About 1 million salivary atrocities have been committed there.
Apparently, several weddings have been committed there as well.
So romantic. So pre-chewed. Their love will last forever, like a flavor-infused synthetic polymer. |
Be that as it may, the gum is officially being stripped down off the wall this week. First, try processing the gag-reflex-triggering reaction to the fact that a wall covered with 2 decades of masticated gum exists, then the surprise that people think it's awesome, and finally the inevitable morbid compulsion to see the dang thing before it's washed off the face of the earth.
Today, in the name of experiencing this super gross footnote to history as it unfolds, I went on my own personal pilgrimage to the Gum Wall. Teardown is already underway. There in the alley, working their way downhill from north to south, were three guys with tools, buckets, shovels, ladders, and a spray hose, steadily chipping away at the gum.

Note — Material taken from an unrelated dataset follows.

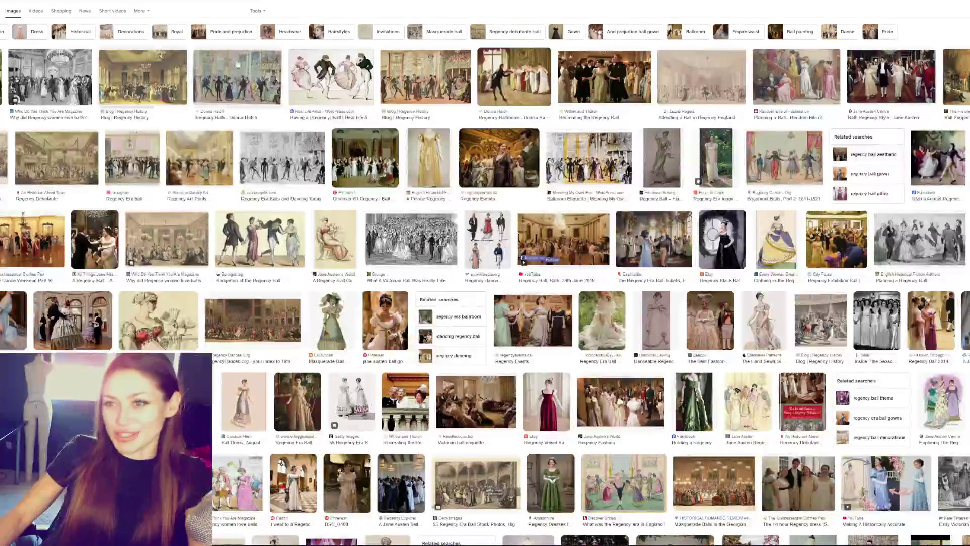
Open the Regency ballroom engraving in a new tab.
{"action": "left_click", "coordinate": [50, 77]}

A pressure washer and a dude in a Tyvek suit that made him look like an Oompa Loompa, waging a war against two decades of oral flora. The scene smelled vaguely of Doublemint and defeat. |
The man in the foreground is using a hammer and chisel, so it's pretty much like Michaelangelo carving The David. |
Every time the pressure washer turned on, the air filled with a fine saccharine mist flecked with JuicyFruit particles wildly flinging in every direction and landing on the brick pavers with the sound of wet rubber. Most pieces were tiny, but not all. This one the size of a baseball whacked against my leg as it fell from the sky like a multicolored meteorite:
Hubba Bubba's Magnum Opus. |
Right around that moment while looking at the projectile aggregate of gum chunks close-up like that, it dawned on me: Every one of those nubs of gum belonged to a mouth once. (Obviously. Refer back to the aforementioned gag reflex.) But what I mean to say is that every one of those wads of gum is tied to a person, a memory, a story. Did the girl with the wad of grape gum enjoy the movie that night? Was the mouth that produced the pink gob from Seattle or just passing through? Did the dude who left the Big Red get a parking ticket for spending too long at Pike Place that day? Who chewed that blue stringy piece? Was the wedding pretty? Did the marriage last?
Somehow, it reminded me of a scene from Goonies when they find themselves at the bottom of the wishing well. Each anonymously wished-upon coin belonged to a person. Each blob of gum belonged to a life.
Did anyone ever come back for their gum?